Turnout for the match, however, was expected to be low, with less than 2,000 tickets sold to fans coming from Britain, according to England’s Football Supporters’ Federation.

Gareth Southgate’s men were set to take on Tunisia in the city formerly known as Stalingrad, site of World War II’s bloodiest battle where almost two million people lost their lives.

The draw comes as ties between Moscow and London reach lows not seen since the Cold War, following the poisoning of the former double agent Sergei Skripal along with his daughter in England, as well as accusations of Russian interference in the Brexit referendum.

But London-born Camilla Croxton, in Russia for the first time for the tournament, had only kind words for the country and the locals she had met.

“I went in with low expectations but Russia has blown my mind,” the 28-year-old NGO worker told AFP.

“Volgograd has a really small-town vibe. People will come up to me and try to speak English, even if their English isn’t the best. Google Translate has been getting a real workout,” she said.

Teams of volunteers have been greeting supporters with chants and high-fives as they arrive at the million-strong city’s airport and main train station, while guides have been deployed throughout the centre.

Britain’s deputy ambassador to Russia, Lindsay Skoll, and Greg Clarke, chairman of the Football Association, laid wreaths in Volgograd’s Hall of Military Glory to commemorate the 75th anniversary of the Battle of Stalingrad.

“I think what this (wreath laying) demonstrates more than anything is that the enduring nature of the relationship between the UK and Volgograd outweighs any political ups and downs,” Skoll said.

The memorial complex to the battle includes The Motherland Calls, an 85-metre statue of a woman stepping forward with a raised sword that was once the tallest construction of its kind in the world.

– The only thing missing –

The friendly noises from both sides are a long way from the clashes between Russia and England fans in Marseille during Euro 2016, which left two people in a coma and others seriously injured.

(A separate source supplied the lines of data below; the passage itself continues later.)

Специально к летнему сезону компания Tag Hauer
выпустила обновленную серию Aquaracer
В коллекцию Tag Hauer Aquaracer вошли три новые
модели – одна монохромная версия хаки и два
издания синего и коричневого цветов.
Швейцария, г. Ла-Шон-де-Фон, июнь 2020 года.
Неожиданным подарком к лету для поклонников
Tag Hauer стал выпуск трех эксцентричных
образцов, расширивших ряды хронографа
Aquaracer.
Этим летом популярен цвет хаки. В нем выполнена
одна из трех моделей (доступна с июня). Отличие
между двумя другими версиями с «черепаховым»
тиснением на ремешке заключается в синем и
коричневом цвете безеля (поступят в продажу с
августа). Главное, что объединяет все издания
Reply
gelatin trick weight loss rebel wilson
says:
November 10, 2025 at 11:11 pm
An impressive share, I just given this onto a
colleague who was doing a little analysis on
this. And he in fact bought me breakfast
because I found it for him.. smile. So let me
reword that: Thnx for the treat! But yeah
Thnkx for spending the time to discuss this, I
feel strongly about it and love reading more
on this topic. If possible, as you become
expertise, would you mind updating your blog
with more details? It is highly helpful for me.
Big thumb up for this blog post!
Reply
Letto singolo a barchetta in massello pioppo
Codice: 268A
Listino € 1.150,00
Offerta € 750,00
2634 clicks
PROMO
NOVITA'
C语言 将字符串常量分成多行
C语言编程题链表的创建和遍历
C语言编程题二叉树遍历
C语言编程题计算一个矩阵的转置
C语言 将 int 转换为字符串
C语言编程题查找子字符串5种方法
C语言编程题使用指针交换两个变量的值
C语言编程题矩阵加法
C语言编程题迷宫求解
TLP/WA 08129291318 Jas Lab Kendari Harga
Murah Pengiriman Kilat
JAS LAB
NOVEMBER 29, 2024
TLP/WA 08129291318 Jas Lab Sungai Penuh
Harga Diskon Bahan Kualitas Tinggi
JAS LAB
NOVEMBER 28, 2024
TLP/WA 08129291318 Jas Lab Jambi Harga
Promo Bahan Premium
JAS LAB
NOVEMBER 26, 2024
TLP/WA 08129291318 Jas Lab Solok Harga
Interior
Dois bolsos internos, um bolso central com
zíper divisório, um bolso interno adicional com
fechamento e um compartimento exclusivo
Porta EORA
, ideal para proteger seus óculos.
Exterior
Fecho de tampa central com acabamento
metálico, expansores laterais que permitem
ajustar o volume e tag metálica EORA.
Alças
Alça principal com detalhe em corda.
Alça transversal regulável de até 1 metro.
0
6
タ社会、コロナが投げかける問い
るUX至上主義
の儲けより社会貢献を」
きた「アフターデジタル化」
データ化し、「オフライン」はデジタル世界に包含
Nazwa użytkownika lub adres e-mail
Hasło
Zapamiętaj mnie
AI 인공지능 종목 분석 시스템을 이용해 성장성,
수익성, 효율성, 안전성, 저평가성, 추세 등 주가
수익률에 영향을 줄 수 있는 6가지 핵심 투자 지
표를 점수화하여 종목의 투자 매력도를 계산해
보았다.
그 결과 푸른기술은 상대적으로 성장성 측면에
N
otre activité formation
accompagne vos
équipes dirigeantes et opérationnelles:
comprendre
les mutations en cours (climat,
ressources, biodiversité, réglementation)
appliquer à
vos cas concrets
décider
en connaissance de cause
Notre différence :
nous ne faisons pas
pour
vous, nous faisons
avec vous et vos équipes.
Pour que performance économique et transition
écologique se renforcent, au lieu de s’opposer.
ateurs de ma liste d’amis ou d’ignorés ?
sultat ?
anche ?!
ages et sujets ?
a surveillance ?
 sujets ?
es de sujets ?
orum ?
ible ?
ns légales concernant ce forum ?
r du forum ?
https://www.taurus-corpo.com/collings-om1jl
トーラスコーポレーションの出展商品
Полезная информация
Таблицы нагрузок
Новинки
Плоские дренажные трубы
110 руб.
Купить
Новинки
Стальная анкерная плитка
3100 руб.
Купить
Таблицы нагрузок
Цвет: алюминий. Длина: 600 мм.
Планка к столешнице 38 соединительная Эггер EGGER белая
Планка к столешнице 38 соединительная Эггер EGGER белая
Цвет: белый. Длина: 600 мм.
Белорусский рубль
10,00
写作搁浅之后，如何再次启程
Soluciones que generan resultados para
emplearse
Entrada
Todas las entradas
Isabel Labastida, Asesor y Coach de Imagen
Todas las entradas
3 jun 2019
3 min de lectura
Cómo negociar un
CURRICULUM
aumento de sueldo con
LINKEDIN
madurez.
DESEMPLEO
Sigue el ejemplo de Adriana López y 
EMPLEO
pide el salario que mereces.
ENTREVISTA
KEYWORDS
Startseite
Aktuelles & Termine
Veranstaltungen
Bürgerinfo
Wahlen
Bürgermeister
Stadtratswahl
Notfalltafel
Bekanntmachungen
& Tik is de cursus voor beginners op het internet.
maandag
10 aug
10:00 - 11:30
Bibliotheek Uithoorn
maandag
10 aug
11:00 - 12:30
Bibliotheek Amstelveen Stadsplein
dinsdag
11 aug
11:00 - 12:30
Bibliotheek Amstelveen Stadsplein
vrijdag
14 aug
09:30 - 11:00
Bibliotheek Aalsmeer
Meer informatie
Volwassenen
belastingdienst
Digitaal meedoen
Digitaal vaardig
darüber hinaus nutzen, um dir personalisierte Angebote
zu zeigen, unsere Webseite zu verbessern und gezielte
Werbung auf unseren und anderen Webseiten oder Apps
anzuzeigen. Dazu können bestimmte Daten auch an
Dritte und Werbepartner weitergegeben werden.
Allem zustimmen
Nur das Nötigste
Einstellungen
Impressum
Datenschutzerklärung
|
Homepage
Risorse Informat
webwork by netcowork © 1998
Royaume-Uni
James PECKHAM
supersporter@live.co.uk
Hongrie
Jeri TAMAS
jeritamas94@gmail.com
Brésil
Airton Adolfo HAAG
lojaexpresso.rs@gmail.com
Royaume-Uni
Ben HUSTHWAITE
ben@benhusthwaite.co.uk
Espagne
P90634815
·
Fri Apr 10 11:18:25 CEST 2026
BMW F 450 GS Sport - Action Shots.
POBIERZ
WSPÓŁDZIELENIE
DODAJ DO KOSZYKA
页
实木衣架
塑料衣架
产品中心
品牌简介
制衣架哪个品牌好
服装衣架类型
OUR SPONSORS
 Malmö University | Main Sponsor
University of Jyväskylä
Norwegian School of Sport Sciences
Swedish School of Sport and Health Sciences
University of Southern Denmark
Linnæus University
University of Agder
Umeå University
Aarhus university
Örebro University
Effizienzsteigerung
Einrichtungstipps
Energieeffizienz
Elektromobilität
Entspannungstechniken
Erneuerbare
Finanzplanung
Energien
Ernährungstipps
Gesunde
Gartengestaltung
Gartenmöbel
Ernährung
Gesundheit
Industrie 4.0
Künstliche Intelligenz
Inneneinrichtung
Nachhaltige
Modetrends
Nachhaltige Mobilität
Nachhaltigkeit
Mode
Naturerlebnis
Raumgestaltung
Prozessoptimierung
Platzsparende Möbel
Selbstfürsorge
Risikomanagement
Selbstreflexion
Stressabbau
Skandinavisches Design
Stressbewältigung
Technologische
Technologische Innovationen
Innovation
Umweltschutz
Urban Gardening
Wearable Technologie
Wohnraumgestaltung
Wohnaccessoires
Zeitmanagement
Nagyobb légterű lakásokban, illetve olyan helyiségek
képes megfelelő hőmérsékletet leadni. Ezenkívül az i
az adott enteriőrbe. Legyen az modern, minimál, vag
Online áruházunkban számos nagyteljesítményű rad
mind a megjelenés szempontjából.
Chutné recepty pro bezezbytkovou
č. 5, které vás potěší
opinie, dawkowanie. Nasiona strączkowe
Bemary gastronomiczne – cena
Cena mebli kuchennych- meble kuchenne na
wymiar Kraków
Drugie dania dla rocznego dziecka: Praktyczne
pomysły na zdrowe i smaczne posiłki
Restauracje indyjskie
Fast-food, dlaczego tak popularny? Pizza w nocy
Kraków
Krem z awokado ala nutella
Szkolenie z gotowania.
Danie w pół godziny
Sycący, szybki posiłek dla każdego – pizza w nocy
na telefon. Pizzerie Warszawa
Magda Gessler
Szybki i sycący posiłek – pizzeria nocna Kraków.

Both Russian and British authorities are determined to avoid a repeat of the violence, with London confiscating the passports of more than 1,000 known hooligans before the World Cup and Moscow clamping down on those with a history of troublemaking.

Russian police said Monday they had charged two English supporters with drunkenness and removed them from a train to Volgograd after an incident in which one of the men cut himself on a carriage door.

A British embassy representative told AFP its staff were ready to offer consular assistance to the supporter and were in touch with Russian authorities.

Luc Jones of the Football Supporters’ Federation, in Volgograd for the game, said fears of violence might have kept some England supporters away.

“But it’s partly because the team has been so crap. When we lost to Iceland (in 2016) there were a lot of people who said they weren’t going to spend their money going to see them anymore.”

The 45-year-old praised the Russian organisers but lamented the lack of turnout for his side, as Tunisia’s flag-draped supporters made their presence felt.

“The only thing missing is the England fans,” he said.